At 5/26/07, 10:34 AM, Anonymous Anonymous said...

Hi Ms Cornilius

Yesterday I sent a "comment" indicating that I would like your permission to edit (shorten) and possibly publish one of your blogs in a textbook for furture teachers. The blog deals with dress code. Unfortunately, I did not leave my email address which is cruickshank.1@osu.edu.

Sorry to bother you in this way.

 
At 5/27/07, 4:22 AM, Blogger hema said...

another interesting article which has informed me about the American School System!
you're right, there are rich and poor neighbourhoods everywhere and it just so happens that often the neighbourhoods are racially segregated as well.
Here in the UK, there are plans to merge together schools that are racially segregated, in order to deal with the problem of hostility between different racial groups. However, I’m not sure “forcing” schools to merge is the best way to go about this, as often it means children have to ravel further and will lead to resentment as they are being forced to interact under unnatural circumstances.
I’m not saying state enforced segregation (which I guess is the opposite of the above scenario) is the way to go either. Perhaps people just need to recognise that this is a class and deprivation issue, rather than a racial one?

 
At 5/27/07, 9:08 AM, Blogger "Ms. Cornelius" said...

Well, the thing is, these schools were already in the same school district, and yet they were very segregated racially and socioeconomically.

Why?

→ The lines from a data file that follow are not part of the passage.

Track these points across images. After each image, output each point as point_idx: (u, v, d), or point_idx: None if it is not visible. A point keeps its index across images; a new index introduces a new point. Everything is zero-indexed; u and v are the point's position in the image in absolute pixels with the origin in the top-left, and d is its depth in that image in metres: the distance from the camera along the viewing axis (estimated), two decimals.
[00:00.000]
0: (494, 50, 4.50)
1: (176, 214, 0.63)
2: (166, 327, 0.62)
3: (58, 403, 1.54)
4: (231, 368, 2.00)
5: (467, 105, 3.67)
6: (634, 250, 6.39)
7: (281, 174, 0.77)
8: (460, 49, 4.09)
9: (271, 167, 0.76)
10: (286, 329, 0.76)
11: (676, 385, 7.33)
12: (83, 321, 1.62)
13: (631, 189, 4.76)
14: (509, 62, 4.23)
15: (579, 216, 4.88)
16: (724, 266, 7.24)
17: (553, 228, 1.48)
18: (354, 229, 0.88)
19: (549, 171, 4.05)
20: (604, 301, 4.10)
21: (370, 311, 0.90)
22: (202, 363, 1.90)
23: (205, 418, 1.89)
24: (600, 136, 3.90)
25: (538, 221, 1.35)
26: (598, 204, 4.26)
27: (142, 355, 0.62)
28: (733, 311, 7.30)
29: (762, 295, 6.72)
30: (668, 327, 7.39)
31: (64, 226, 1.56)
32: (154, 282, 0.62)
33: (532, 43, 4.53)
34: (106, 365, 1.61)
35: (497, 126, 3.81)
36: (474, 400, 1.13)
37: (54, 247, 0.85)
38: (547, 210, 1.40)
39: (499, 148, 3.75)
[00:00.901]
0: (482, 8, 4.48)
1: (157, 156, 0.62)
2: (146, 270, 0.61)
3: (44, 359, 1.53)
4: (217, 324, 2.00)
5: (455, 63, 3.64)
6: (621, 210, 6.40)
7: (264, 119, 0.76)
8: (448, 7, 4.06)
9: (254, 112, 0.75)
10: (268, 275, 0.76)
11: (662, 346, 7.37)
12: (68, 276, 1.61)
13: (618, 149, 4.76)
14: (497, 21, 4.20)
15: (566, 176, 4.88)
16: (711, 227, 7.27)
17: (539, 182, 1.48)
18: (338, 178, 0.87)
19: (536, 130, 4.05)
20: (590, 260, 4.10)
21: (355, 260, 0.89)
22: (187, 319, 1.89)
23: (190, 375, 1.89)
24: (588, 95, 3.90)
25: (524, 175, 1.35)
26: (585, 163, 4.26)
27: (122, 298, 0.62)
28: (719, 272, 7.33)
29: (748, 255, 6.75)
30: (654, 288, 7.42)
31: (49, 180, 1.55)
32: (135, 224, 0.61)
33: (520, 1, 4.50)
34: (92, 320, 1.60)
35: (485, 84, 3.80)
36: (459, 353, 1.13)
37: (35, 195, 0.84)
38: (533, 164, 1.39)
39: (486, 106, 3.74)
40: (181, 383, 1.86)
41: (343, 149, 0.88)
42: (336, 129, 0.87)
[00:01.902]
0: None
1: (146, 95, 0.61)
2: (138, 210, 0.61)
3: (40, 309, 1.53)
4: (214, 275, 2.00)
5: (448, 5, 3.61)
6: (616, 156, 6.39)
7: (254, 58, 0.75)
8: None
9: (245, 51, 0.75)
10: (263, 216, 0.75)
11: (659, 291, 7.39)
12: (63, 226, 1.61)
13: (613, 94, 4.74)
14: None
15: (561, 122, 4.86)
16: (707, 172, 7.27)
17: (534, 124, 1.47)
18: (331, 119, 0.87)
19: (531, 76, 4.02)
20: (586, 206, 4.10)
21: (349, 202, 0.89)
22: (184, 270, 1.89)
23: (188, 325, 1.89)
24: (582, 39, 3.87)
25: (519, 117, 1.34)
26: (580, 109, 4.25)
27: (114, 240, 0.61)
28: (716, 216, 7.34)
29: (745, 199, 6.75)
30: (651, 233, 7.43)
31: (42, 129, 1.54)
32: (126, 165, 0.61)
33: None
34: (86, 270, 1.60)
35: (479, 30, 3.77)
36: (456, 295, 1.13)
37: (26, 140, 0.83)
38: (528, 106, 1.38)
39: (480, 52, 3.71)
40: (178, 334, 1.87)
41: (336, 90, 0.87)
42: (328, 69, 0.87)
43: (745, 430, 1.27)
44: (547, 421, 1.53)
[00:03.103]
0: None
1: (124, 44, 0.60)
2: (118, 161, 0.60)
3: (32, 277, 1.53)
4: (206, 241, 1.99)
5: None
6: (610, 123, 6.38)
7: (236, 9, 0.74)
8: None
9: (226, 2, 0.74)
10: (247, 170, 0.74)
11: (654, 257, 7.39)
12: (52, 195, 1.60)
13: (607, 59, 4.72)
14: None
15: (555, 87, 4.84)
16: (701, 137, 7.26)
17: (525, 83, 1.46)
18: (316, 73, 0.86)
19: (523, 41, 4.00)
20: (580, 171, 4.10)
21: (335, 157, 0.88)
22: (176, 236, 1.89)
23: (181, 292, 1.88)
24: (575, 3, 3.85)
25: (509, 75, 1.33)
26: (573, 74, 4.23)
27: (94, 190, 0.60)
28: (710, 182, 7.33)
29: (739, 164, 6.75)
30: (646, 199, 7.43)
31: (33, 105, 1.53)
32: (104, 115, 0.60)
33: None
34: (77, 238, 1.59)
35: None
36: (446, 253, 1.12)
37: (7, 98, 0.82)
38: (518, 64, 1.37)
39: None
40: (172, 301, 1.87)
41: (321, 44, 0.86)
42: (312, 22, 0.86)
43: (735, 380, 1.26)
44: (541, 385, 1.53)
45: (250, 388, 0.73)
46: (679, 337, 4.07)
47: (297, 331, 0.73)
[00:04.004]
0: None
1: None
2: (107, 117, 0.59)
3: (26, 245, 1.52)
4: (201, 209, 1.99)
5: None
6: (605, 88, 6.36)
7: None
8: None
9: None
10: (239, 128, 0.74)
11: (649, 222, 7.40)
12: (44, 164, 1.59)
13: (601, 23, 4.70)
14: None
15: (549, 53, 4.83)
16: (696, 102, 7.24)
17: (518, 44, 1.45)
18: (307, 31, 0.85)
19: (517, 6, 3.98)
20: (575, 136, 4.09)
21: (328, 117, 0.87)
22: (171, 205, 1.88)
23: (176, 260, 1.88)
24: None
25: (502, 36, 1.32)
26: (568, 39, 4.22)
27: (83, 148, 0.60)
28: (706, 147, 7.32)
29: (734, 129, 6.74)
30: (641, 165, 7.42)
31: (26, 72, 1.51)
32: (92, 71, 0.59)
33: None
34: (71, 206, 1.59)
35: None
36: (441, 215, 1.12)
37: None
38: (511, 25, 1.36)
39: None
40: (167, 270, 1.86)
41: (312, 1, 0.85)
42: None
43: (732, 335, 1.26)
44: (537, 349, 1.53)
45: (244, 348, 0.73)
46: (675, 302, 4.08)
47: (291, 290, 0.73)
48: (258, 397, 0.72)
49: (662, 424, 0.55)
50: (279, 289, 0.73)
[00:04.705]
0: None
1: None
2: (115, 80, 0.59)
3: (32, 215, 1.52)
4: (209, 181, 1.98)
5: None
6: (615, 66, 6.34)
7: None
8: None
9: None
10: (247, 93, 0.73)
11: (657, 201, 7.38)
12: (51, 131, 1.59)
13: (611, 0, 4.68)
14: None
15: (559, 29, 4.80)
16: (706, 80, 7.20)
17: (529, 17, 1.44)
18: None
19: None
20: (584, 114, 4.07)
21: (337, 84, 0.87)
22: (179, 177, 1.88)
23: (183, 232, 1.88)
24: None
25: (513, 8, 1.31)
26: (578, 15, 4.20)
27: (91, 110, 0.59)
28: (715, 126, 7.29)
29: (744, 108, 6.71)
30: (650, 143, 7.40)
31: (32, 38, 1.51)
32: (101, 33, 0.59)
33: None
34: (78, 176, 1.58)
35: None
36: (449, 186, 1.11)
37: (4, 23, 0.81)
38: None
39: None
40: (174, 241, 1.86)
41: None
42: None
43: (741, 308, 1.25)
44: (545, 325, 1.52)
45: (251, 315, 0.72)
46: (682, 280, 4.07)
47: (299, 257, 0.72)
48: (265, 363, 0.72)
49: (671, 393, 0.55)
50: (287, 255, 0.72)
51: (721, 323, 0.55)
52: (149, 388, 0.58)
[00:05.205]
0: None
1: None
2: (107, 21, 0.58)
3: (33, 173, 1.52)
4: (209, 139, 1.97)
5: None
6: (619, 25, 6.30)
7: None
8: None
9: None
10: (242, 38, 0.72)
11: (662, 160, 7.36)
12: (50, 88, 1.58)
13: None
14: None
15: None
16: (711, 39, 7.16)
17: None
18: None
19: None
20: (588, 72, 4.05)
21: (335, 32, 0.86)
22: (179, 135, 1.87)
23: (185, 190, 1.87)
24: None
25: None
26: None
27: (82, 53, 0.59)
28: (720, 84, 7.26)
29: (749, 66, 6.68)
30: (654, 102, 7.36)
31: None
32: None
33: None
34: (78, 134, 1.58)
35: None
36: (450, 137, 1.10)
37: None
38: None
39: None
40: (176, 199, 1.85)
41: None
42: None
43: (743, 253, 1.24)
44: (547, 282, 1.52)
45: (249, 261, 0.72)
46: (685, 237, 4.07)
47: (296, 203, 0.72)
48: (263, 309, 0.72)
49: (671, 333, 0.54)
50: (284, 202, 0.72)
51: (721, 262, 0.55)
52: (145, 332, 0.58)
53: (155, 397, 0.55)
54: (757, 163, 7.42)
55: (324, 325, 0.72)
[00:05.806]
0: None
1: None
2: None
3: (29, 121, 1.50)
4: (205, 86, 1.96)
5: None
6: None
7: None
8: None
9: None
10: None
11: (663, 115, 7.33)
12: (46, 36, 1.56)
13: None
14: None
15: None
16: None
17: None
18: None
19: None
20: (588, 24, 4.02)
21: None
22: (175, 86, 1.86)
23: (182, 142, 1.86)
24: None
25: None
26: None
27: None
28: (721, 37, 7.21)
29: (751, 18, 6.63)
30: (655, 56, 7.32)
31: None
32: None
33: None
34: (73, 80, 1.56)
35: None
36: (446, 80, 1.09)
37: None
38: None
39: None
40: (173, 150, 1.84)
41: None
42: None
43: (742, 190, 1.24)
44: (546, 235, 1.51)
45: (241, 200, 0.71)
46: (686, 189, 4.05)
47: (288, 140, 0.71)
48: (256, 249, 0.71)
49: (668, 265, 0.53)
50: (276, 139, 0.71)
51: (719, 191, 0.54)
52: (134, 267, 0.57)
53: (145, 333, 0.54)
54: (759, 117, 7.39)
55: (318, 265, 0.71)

Beause of housing patterns.

Frankly, here in the US, we went with busing as a solution to this problem back in the 70s and 80s. It looks like Omaha is going to have to go back to the same thing.

Those minority/poor school districts that would have been created in Omaha would not have met the standards of NCLB, but it WOULD have relieved the white/more affluent schools of having to deal with the achievement of those "other" kids.

 
At 5/27/07, 5:58 PM, Blogger Laura(southernxyl) said...

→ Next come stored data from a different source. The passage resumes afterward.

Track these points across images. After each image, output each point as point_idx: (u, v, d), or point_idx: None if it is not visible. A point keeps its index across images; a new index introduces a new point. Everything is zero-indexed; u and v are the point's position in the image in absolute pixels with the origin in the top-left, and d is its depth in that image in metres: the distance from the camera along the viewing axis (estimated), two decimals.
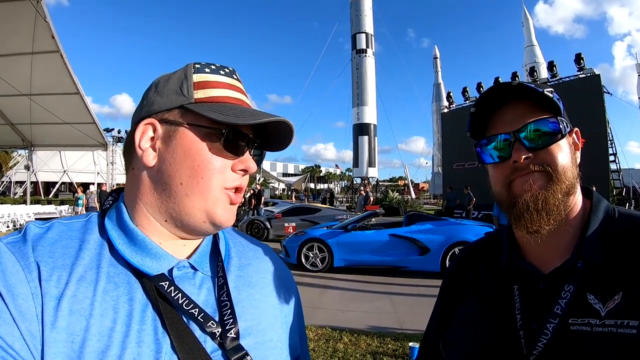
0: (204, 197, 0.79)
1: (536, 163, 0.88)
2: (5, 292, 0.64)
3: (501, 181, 0.92)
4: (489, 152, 0.94)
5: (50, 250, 0.72)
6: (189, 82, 0.81)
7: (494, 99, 0.93)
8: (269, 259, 1.00)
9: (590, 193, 0.97)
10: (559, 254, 0.90)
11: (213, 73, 0.84)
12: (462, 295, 1.06)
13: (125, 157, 0.86)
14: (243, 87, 0.89)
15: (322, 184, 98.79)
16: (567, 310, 0.83)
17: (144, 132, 0.80)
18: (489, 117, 0.95)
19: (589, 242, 0.87)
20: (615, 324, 0.77)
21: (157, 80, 0.85)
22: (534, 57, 44.88)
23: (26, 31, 12.74)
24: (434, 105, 65.96)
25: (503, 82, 0.92)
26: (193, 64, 0.84)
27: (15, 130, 18.91)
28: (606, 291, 0.81)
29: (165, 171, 0.79)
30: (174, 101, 0.80)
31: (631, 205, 23.17)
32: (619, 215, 0.91)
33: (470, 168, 26.08)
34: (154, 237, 0.80)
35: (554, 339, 0.82)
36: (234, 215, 0.84)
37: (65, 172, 38.42)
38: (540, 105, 0.90)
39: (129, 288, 0.74)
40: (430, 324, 1.17)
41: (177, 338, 0.72)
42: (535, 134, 0.88)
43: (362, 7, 48.70)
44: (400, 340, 5.37)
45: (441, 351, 1.07)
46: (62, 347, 0.65)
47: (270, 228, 16.38)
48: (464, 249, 1.19)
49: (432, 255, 9.52)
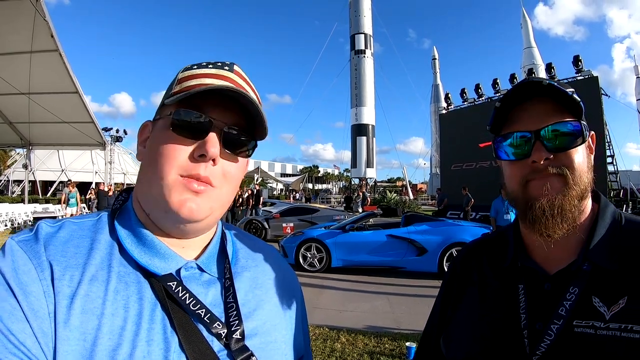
0: (158, 185, 0.76)
1: (554, 165, 0.86)
2: (18, 290, 0.65)
3: (518, 180, 0.91)
4: (505, 148, 0.92)
5: (62, 249, 0.73)
6: (175, 80, 0.83)
7: (518, 95, 0.90)
8: (275, 260, 1.00)
9: (599, 196, 0.96)
10: (565, 256, 0.90)
11: (200, 68, 0.83)
12: (466, 292, 1.05)
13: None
14: (237, 78, 0.83)
15: (320, 184, 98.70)
16: (572, 311, 0.83)
17: (141, 133, 0.86)
18: (509, 112, 0.93)
19: (597, 245, 0.87)
20: (620, 328, 0.77)
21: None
22: (533, 59, 44.93)
23: (25, 30, 12.71)
24: (432, 106, 66.04)
25: (533, 78, 0.89)
26: (190, 65, 0.85)
27: (13, 129, 18.90)
28: (611, 295, 0.81)
29: (143, 166, 0.82)
30: (162, 101, 0.83)
31: (628, 207, 23.21)
32: (626, 221, 0.91)
33: (468, 169, 26.12)
34: (158, 236, 0.80)
35: (557, 339, 0.82)
36: (200, 206, 0.77)
37: (64, 171, 38.17)
38: (563, 106, 0.88)
39: (139, 288, 0.75)
40: (431, 321, 1.16)
41: (185, 337, 0.73)
42: (557, 135, 0.86)
43: (361, 8, 48.65)
44: (397, 340, 5.38)
45: (442, 348, 1.06)
46: (75, 345, 0.65)
47: (269, 228, 16.34)
48: (468, 247, 1.17)
49: (429, 256, 9.53)
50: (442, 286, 1.16)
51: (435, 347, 1.09)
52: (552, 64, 24.26)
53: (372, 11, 50.16)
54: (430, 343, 1.13)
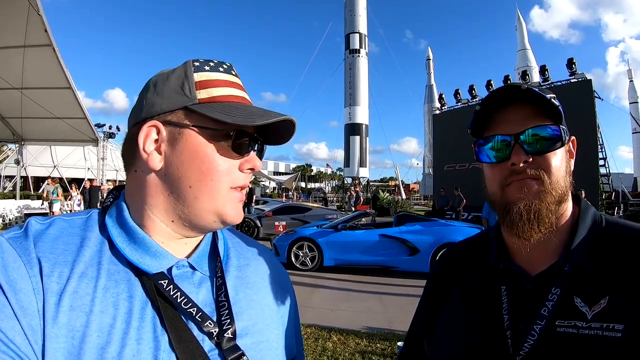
0: (214, 198, 0.79)
1: (532, 168, 0.88)
2: (7, 287, 0.64)
3: (497, 182, 0.92)
4: (487, 151, 0.94)
5: (51, 246, 0.72)
6: (190, 82, 0.80)
7: (499, 99, 0.92)
8: (267, 259, 1.00)
9: (579, 199, 0.98)
10: (546, 257, 0.91)
11: (213, 70, 0.83)
12: (449, 294, 1.06)
13: (125, 159, 0.85)
14: (241, 82, 0.88)
15: (313, 183, 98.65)
16: (554, 312, 0.84)
17: (148, 134, 0.78)
18: (490, 116, 0.95)
19: (577, 246, 0.89)
20: (602, 327, 0.79)
21: (155, 80, 0.82)
22: (527, 61, 45.06)
23: (19, 24, 12.56)
24: (426, 107, 65.92)
25: (512, 83, 0.92)
26: (192, 61, 0.83)
27: (5, 124, 18.69)
28: (593, 295, 0.83)
29: (172, 174, 0.78)
30: (176, 102, 0.79)
31: (620, 209, 23.39)
32: (607, 222, 0.93)
33: (461, 170, 26.16)
34: (156, 236, 0.80)
35: (540, 339, 0.83)
36: (242, 212, 0.86)
37: (56, 167, 37.92)
38: (543, 110, 0.90)
39: (129, 285, 0.74)
40: (415, 322, 1.17)
41: (176, 336, 0.72)
42: (535, 139, 0.88)
43: (356, 8, 48.78)
44: (389, 339, 5.39)
45: (425, 350, 1.07)
46: (63, 342, 0.65)
47: (261, 226, 16.37)
48: (451, 248, 1.18)
49: (421, 256, 9.56)
50: (426, 287, 1.18)
51: (420, 348, 1.10)
52: (546, 66, 24.37)
53: (367, 11, 50.27)
54: (414, 344, 1.14)
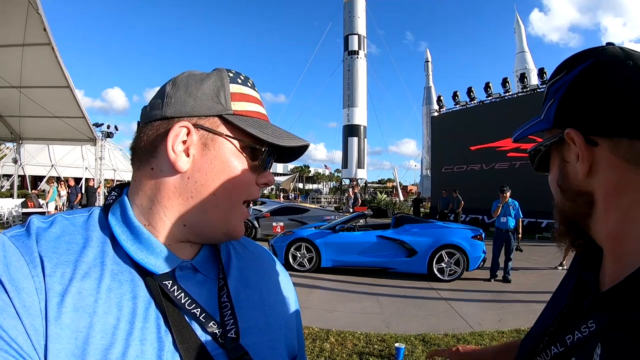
0: (231, 210, 0.81)
1: None
2: (10, 286, 0.64)
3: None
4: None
5: (54, 245, 0.71)
6: (226, 92, 0.81)
7: None
8: (267, 261, 1.01)
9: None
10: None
11: (243, 85, 0.85)
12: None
13: (139, 153, 0.82)
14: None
15: (310, 184, 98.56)
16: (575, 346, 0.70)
17: (178, 134, 0.77)
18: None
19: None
20: None
21: (185, 80, 0.81)
22: (525, 64, 45.24)
23: (17, 22, 12.51)
24: (424, 109, 65.96)
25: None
26: (226, 71, 0.84)
27: (4, 122, 18.63)
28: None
29: (199, 180, 0.78)
30: (211, 108, 0.79)
31: None
32: None
33: (459, 171, 26.21)
34: (162, 237, 0.79)
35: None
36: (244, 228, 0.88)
37: (53, 166, 37.80)
38: None
39: (132, 286, 0.74)
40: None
41: (180, 336, 0.73)
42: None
43: (355, 9, 48.75)
44: (386, 340, 5.42)
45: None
46: (66, 343, 0.64)
47: (259, 227, 16.36)
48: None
49: (419, 258, 9.57)
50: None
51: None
52: (544, 68, 24.34)
53: (366, 13, 50.29)
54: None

Busing for desegregation in Memphis was an abject failure. When the MCS system became 89% black due to white flight into the suburbs and into private schools, they gave up. Let me add that my husband was a student in Memphis at that time, and from hearing his experiences, I would have mortgaged my house and everything I had to get my kid(s) out of the public schools while that was going on. Subsequently things settled down. Our daughter attended public school here for middle and high school, but it was a magnet school program (that we had to drive her across the city to attend).

One of the problems here, and I suppose in other urban systems, is the extreme mobility of the population. I spoke to an elementary school teacher at one of the inner-city schools who told me that she always has at least 30% turnover in her class from the beginning to the end of the school year. The system does the best it can to standardize curricula for all the schools but it is not a seamless transfer for those kids - it can't be. The state wants to take over some of the lower-performing schools. I wonder if they understand that they will not be taking over a discrete block of students.

I wonder if our system ought to study the education of the children of migrant farmworkers, to see what works for them.